Daniel Shawul wrote:Like I have pointed out already, that approach has serious problems. Even though you seed them from different constant, (1) it is not gauranteed to be independent (2) it has serious correlation problems. It is easy to implement however.
Parallel random number generation is a whole new field by itself. I can only find packages SPRNG and RngStream that address part of the issue. So I guess for now I am stuck with seed from different numbers as I do not want to use that..
If you seed properly, there is no correlation if you use a good PRNG. Certainly not a LCG type. Best bet is to always test random numbers if the results are important. That's part of the programming assignment here.
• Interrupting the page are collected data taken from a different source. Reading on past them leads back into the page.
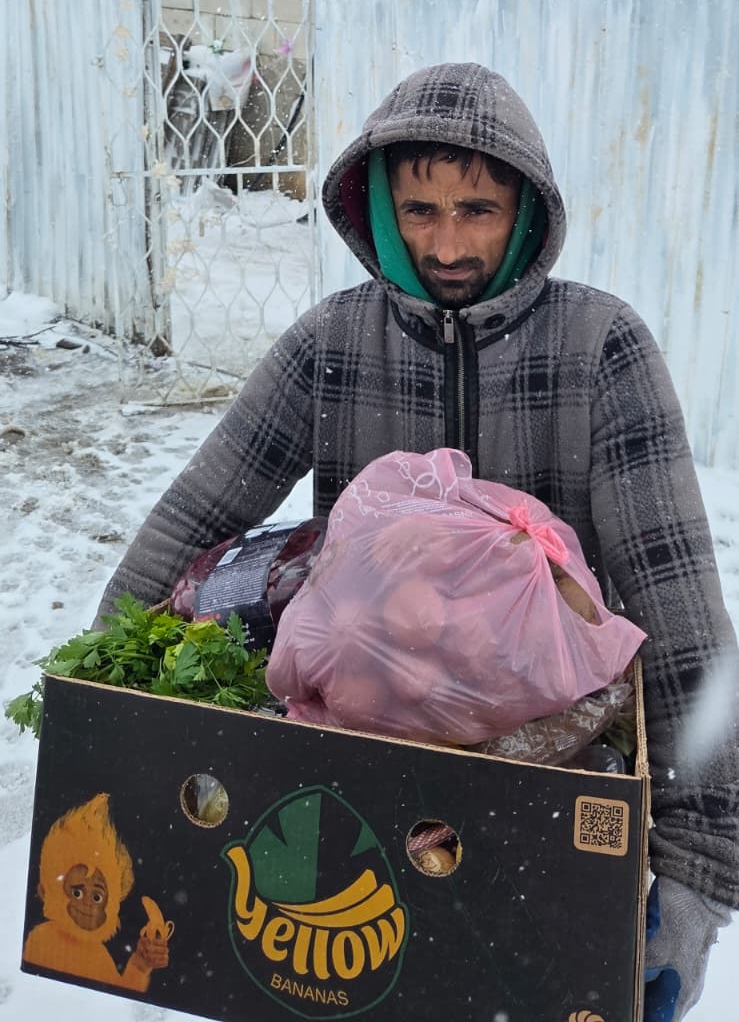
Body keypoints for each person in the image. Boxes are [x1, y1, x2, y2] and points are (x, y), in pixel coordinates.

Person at [98, 61, 737, 1019]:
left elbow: (676, 601)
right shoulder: (332, 343)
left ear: (527, 211)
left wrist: (693, 876)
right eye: (418, 210)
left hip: (541, 771)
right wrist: (99, 698)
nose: (446, 244)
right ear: (379, 210)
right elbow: (200, 510)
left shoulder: (598, 350)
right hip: (353, 777)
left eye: (478, 211)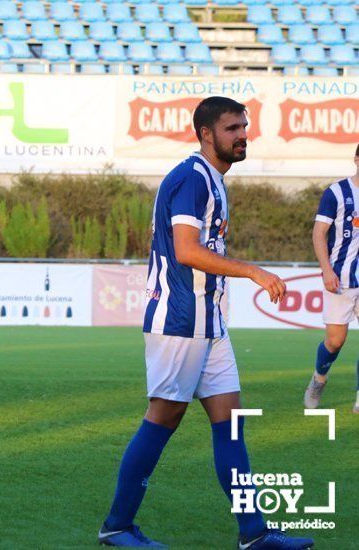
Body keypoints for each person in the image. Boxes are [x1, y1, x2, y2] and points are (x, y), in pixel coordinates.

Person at [97, 97, 313, 549]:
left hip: (209, 320)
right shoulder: (192, 179)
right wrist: (254, 271)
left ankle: (253, 533)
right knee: (163, 416)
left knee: (230, 422)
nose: (242, 135)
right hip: (179, 319)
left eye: (244, 126)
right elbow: (187, 251)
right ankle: (117, 526)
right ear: (205, 133)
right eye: (232, 128)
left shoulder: (212, 179)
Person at [306, 143, 359, 414]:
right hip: (341, 278)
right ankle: (319, 378)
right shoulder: (337, 193)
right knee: (335, 341)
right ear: (356, 159)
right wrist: (326, 269)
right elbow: (319, 233)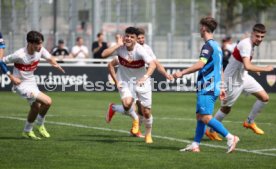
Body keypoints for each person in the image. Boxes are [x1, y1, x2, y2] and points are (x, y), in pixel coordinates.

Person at [173, 16, 239, 153]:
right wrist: (221, 87)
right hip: (212, 86)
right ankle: (195, 144)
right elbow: (220, 68)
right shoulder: (217, 47)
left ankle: (230, 137)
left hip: (207, 87)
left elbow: (200, 64)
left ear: (203, 28)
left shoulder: (208, 46)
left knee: (205, 117)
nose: (199, 29)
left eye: (200, 26)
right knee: (200, 117)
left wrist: (182, 73)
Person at [206, 24, 274, 141]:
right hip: (232, 81)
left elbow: (245, 66)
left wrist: (255, 69)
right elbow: (247, 66)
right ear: (252, 34)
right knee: (226, 109)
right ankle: (210, 131)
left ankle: (249, 122)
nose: (260, 39)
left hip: (243, 77)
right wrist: (264, 69)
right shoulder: (246, 45)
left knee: (264, 98)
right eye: (257, 36)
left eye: (262, 37)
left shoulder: (251, 44)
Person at [104, 28, 173, 138]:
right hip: (127, 81)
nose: (140, 40)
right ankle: (134, 125)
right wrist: (117, 44)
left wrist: (165, 74)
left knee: (144, 111)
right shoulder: (122, 47)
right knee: (129, 106)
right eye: (129, 36)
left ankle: (136, 128)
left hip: (141, 82)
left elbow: (155, 63)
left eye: (141, 38)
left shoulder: (145, 50)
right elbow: (105, 56)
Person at [0, 31, 65, 140]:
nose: (40, 47)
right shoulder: (19, 54)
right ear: (30, 43)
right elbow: (1, 62)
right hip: (21, 84)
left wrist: (55, 64)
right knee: (48, 101)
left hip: (31, 82)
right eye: (37, 44)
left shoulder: (40, 50)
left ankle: (27, 131)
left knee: (35, 107)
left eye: (41, 44)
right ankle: (40, 124)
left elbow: (49, 58)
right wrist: (11, 77)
There are a number of pretty straight-forward tests one can do to feel fairly confident that the numbers are reasonable.
Daniel Shawul
Posts: 4185
Joined: Tue Mar 14, 2006 11:34 am
Location: Ethiopia

Re: caution about random number seeding

Post by Daniel Shawul »

If you seed properly, there is no correlation if you use a good PRNG. Certainly not a LCG type. Best bet is to always test random numbers if the results are important. That's part of the programming assignment here. There are a number of pretty straight-forward tests one can do to feel fairly confident that the numbers are reasonable.
Mersenne twister with its big period should be fine. Also it uses an LCG to modify the passed seed
hence calling srand with processor rank should be fine. But LCGs like rand() has 2**32, divide that by N. Also correlation reduces the period say by atleast 1/5th , so overall only a small section
of the period is available to a single processor.

I think reproducibility for _timed_ MC simulations is somewhat difficult because you wouldn't know how many
simulations will be carried out in advance (i.e N) and also different processors may do unequal number of simulations (i.e not
necessarily N/16) . I have dropped that requirement for now. Anyway what could go wrong in a parallel montecarlo ?!